WASHINGTON, D.C. -- By Feb. 1, it will have happened twice in less than four months, though it is more rare than an eclipse of the sun, a shooting star or a volcano eruption. It ought to be celebrated as a magnificent, historic event, but no: the Jan. 30 Iraqi election, like the October election in Afghanistan signifying the birth of a new democracy, and the first vote of a long-oppressed people, is being presented by the media as a dangerous event to be avoided at all costs.
For months, the so-called mainstream media has struggled to depict the Iraqi elections as a fools' errand foisted on the people of Iraq by George Bush. When I was in London earlier this week, the BBC and many European newspapers were predicting an "invalid outcome" because "the Sunni population is boycotting the vote." On Tuesday, Senate opponents of the president's Iraq policy lined up behind former Ku Klux Klansman Robert Byrd and Teddy "the swimmer" Kennedy to pillory Dr. Condoleezza Rice -- and declare Iraq to be "a quagmire ... a total failure."
But despite a pre-election poll of 33,000 Iraqis by the Arabic paper Asharq Al-Awsat, in which 72.4 percent said they intend to vote -- including 33 percent of the population in the heavily Sunni central provinces -- the U.S. media continue to denigrate the process. "Is a 50 or 60 percent turnout enough?" reporters have skeptically been asking the White House, State Department and every U.S. and Iraqi official they can find in Baghdad. But when 60 percent of American voters went to the polls in November, it was considered a "historic" turnout.
All of this misses the point. Though the final tally won't be known for days, Sunday's election is already a success -- a "grand moment in Iraqi history," as the president predicted in his news conference on Wednesday. It is a remarkable accomplishment -- first because the terrorists tried so hard to stop it and failed; second, because more than 17,000 candidates are willing to put their lives on the line, vying for 270 seats in the first freely elected National Assembly in the long history of Mesopotamia; and finally, because so many Iraqi women have braved bombs, bullets, threats and intimidation to go to the polls.
Last October, whole Afghani families walked miles, skirting minefields and defying threats from Taliban thugs, just to vote. Little noted by my "media colleagues" with cameras at the ready to capture the carnage was the amazing moment when Moqadasa Sidiqi, a 19-year-old woman, cast the first ballot in Afghanistan's history. A woman cast the first ballot!

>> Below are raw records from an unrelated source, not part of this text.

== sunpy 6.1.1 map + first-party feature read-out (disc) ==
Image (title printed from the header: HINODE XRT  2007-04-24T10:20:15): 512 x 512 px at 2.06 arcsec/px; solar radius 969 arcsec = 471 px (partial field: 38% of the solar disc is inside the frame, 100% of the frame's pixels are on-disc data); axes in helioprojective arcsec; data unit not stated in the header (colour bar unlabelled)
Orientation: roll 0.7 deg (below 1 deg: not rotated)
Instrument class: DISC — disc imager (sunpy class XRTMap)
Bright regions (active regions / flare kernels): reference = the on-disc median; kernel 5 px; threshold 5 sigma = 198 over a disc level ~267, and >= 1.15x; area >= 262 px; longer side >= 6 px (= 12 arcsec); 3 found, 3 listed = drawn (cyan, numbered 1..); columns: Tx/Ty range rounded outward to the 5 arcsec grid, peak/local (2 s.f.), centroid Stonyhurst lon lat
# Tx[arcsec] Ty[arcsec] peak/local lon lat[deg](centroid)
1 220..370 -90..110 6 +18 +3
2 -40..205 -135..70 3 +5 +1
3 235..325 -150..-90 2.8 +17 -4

And though you wouldn't know it from the criticism and commentary in the media, it is the feminine factor in the Iraqi elections that is far more important than whether the voter is a Sunni or a Shiite. By law, one third of the new National Assembly must be women. Women are about to transform Iraq, just as they are transforming Afghanistan.

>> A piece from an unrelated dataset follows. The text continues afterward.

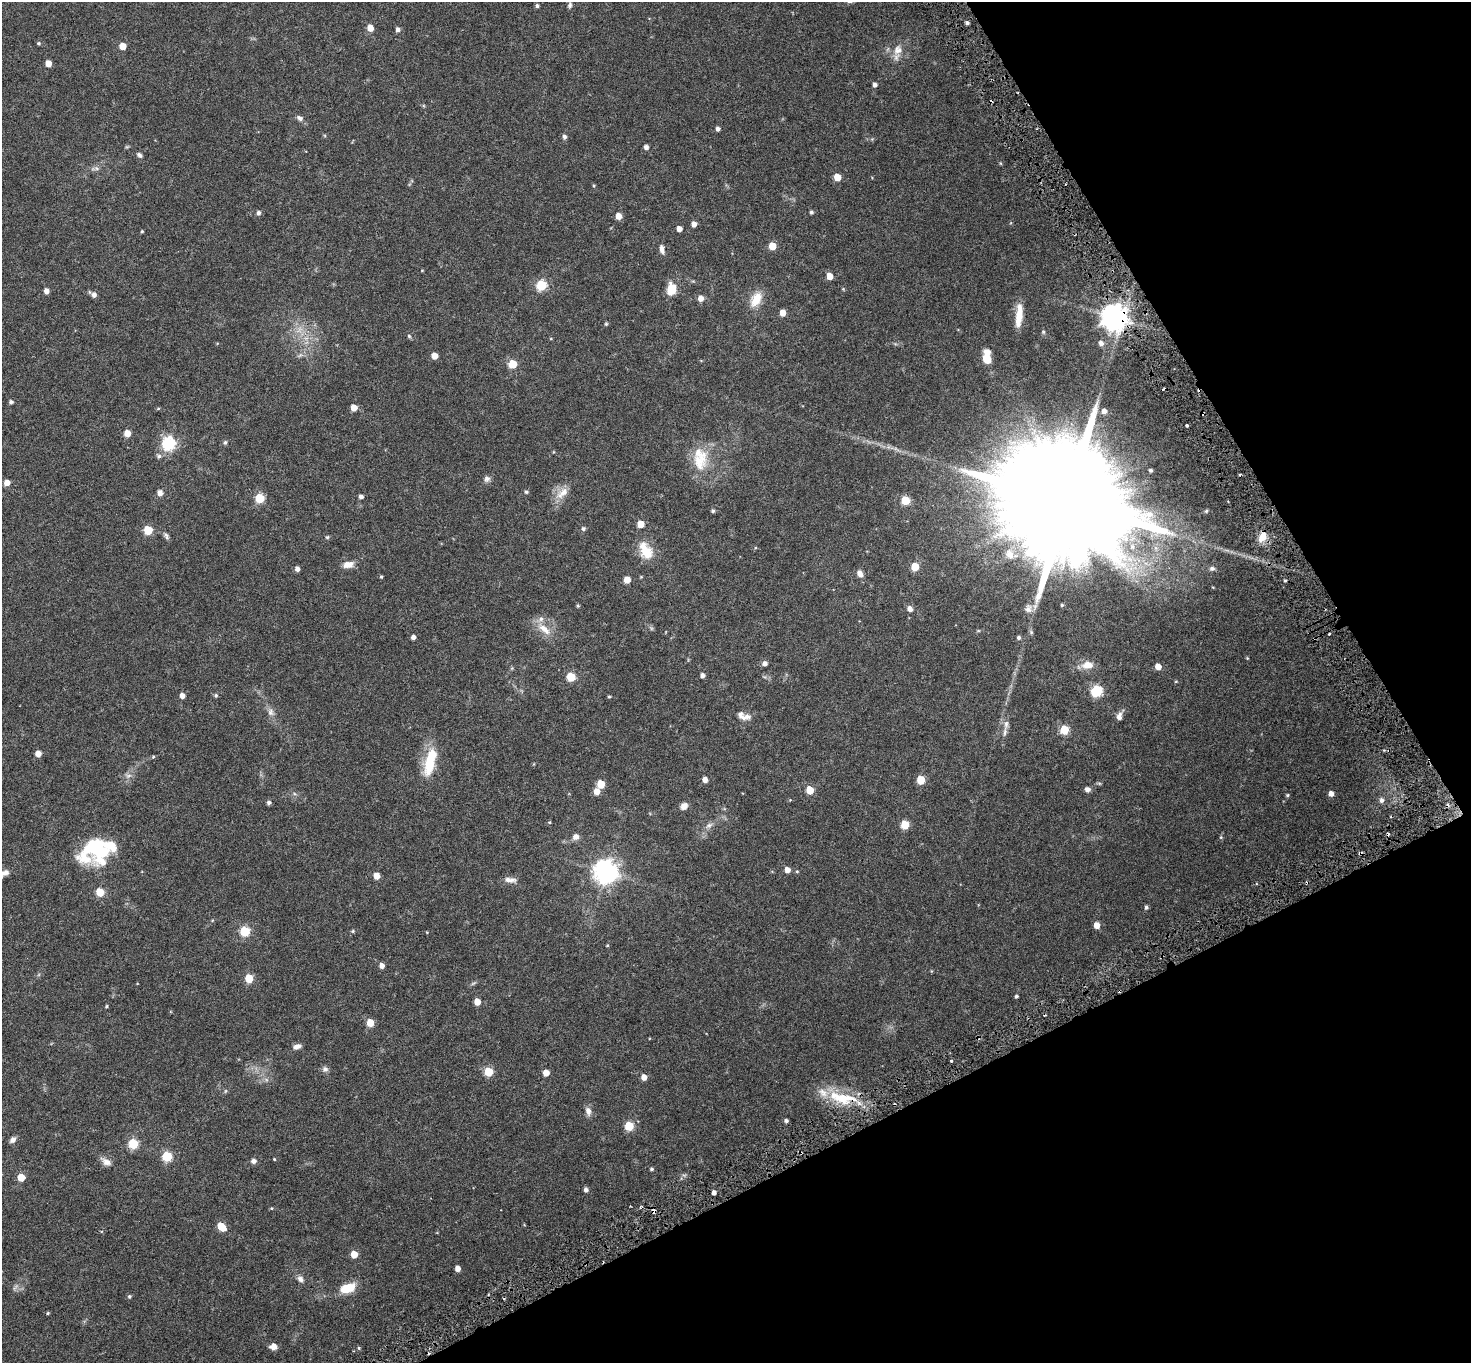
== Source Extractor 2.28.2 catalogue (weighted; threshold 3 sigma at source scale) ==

Last summer, when I interviewed the elected governor of Iraq's largest province, Al Anbar, in the heart of the Sunni triangle, he told me: "Women voting will change everything. No woman who carries a child for nine months wants that child to grow up to be a suicide terrorist. They want the politicians to give their children something to live for, not die for -- and we will have to do it."
That judgment is echoed by most secular and religious leaders in Iraq. The National Assembly elected on Jan. 30 will not only name a president, two deputy presidents, a prime minister and a cabinet, it must also start drafting a new constitution due by Aug. 15. That constitution will then be submitted to a popular referendum -- a second free election by mid-October. This new Iraqi constitution will become the law of the land if affirmed by a majority of the voters nationwide. Approval of the constitution will yield yet a third free election on Dec. 15, 2005, to elect a new government.
All of this seems to have escaped the attention of the president's critics in our media -- as have the television ads produced by pro-democracy organizations to encourage Iraqi voting. In one, an elderly man is confronted on the street by a group of masked, armed thugs. The man is soon joined by a handful of his neighbors, then more, until the mass of people greatly outnumber the terrorists, who set off running from the crowd of ordinary, unarmed but courageous Iraqis.
The voiceover says: "On Jan. 30, we meet our destiny and our duty. We are not alone, and we are not afraid. Our strength is in our unity; together we will work, and together prevail." No ad like this could possibly run under Saddam's rule.
Terrorist-in-chief in Iraq, Abu Musab Al-Zarqawi, in a statement showing just how desperate the insurgents are to prevent democracy from taking root, condemned these elections. "We have declared a fierce war on this evil principle of democracy and those who follow this wrong ideology." He went on to brand anyone who took part as an "infidel."
President Bush, in his Inaugural Address, said, "By our efforts, we have lit a fire as well -- a fire in the minds of men. It warms those who feel its power, it burns those who fight its progress, and one day this untamed fire of freedom will reach the darkest corners of our world."
That fire is blazing in Iraq. And it may soon spread to some of those other dark corners of the Middle East.